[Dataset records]
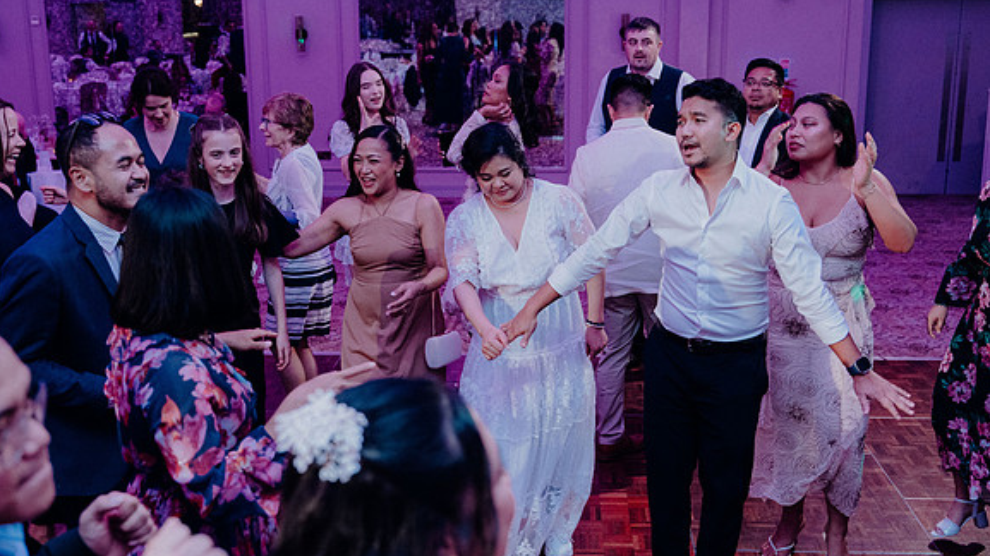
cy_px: 246
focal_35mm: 39
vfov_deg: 30.4
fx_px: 1023
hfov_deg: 51.6
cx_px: 494
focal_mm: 37
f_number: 3.5
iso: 3200
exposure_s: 1/160
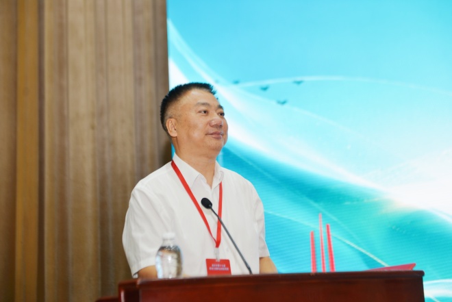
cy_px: 151
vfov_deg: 19.5
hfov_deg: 28.8
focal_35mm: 70
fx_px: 879
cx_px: 226
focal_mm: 70
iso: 200
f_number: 4
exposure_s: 1/60
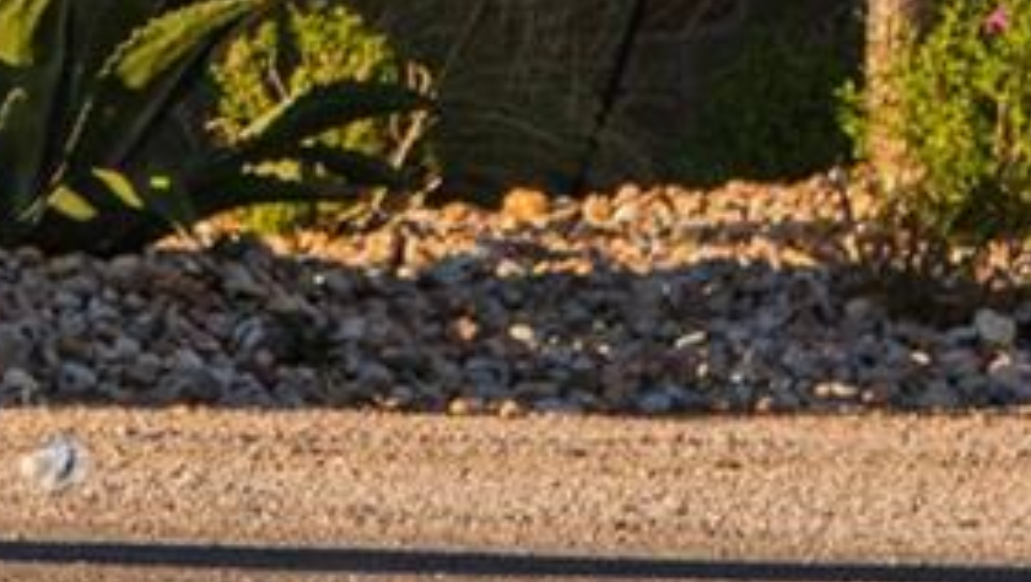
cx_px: -1469
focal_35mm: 1110
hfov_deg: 1.9
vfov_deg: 1.1
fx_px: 30368
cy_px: -1685
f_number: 9
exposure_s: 1/250
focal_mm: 145
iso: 100
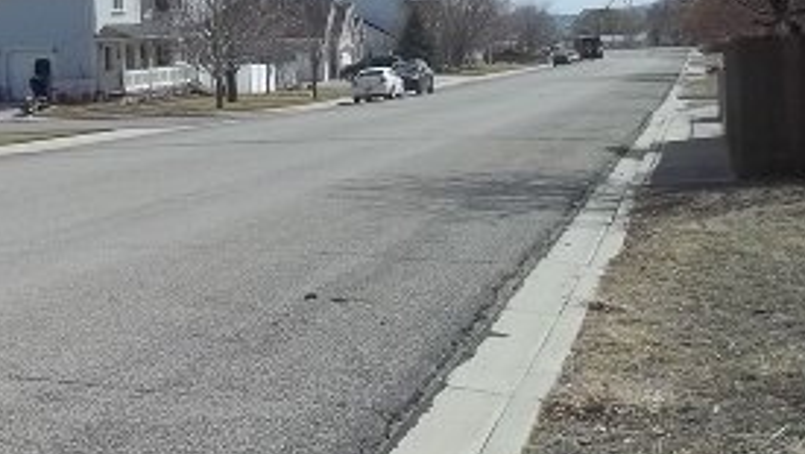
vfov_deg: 14.9
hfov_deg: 25.6
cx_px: 117
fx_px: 1730
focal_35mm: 81
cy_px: 170
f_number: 8.8
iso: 64
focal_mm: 5.7
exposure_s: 1/250
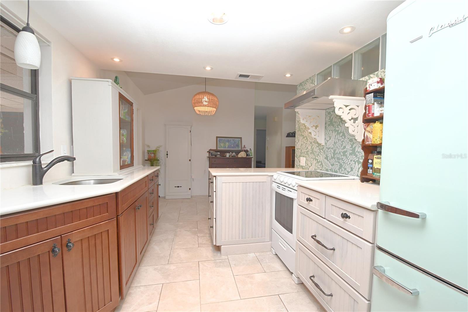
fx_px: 195
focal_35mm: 15
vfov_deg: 77.3
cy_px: 156
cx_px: 234
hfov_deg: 100.4
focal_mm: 10
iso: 800
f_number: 7.1
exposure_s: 1/60
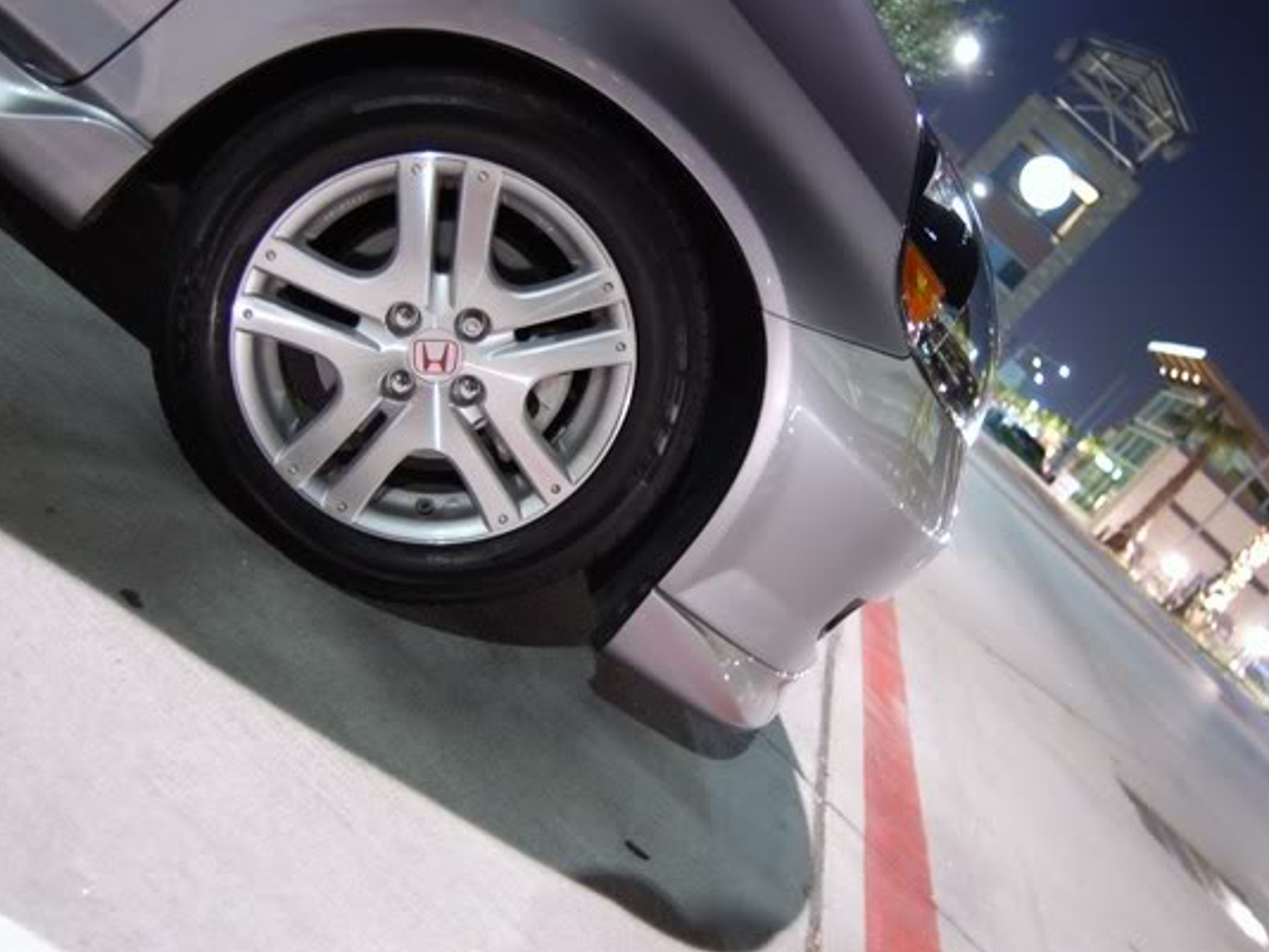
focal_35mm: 38
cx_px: 673
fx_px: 1394
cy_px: 449
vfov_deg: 37.7
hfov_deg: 48.9
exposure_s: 2
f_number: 3.8
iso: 200
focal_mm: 22
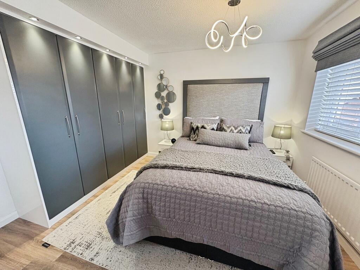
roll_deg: +0.3
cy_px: 135
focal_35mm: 14
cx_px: 180
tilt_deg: -13.0
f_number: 2.2
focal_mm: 2.22
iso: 200
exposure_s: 1/100
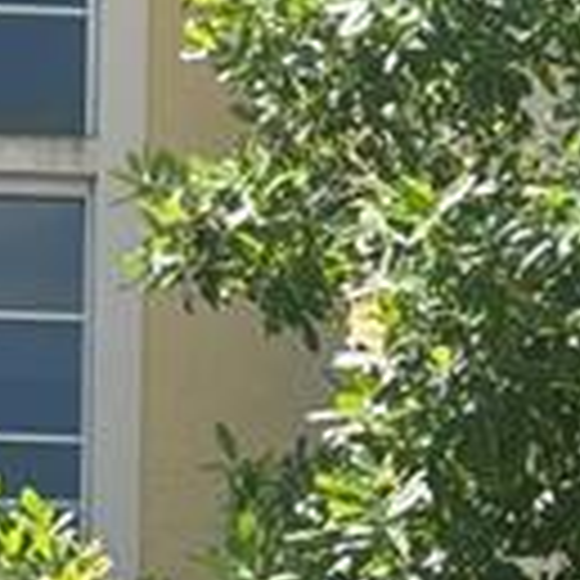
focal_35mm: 214
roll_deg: -2.3
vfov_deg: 7.9
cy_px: 1106
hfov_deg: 8.1
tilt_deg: +9.6
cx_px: -99
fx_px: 4057
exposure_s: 1/1233
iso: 50
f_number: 1.6
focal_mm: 5.96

#### TASK STATEMENT
The result should be an exact copy of every entry above, with no pictures included.

#### WRITTEN ANSWER
cy_px: 246
focal_35mm: 39
vfov_deg: 30.4
fx_px: 1023
hfov_deg: 51.6
cx_px: 494
focal_mm: 37
f_number: 3.5
iso: 3200
exposure_s: 1/160
cy_px: 151
vfov_deg: 19.5
hfov_deg: 28.8
focal_35mm: 70
fx_px: 879
cx_px: 226
focal_mm: 70
iso: 200
f_number: 4
exposure_s: 1/60
cx_px: -1469
focal_35mm: 1110
hfov_deg: 1.9
vfov_deg: 1.1
fx_px: 30368
cy_px: -1685
f_number: 9
exposure_s: 1/250
focal_mm: 145
iso: 100
vfov_deg: 14.9
hfov_deg: 25.6
cx_px: 117
fx_px: 1730
focal_35mm: 81
cy_px: 170
f_number: 8.8
iso: 64
focal_mm: 5.7
exposure_s: 1/250
fx_px: 195
focal_35mm: 15
vfov_deg: 77.3
cy_px: 156
cx_px: 234
hfov_deg: 100.4
focal_mm: 10
iso: 800
f_number: 7.1
exposure_s: 1/60
focal_35mm: 38
cx_px: 673
fx_px: 1394
cy_px: 449
vfov_deg: 37.7
hfov_deg: 48.9
exposure_s: 2
f_number: 3.8
iso: 200
focal_mm: 22
roll_deg: +0.3
cy_px: 135
focal_35mm: 14
cx_px: 180
tilt_deg: -13.0
f_number: 2.2
focal_mm: 2.22
iso: 200
exposure_s: 1/100
focal_35mm: 214
roll_deg: -2.3
vfov_deg: 7.9
cy_px: 1106
hfov_deg: 8.1
tilt_deg: +9.6
cx_px: -99
fx_px: 4057
exposure_s: 1/1233
iso: 50
f_number: 1.6
focal_mm: 5.96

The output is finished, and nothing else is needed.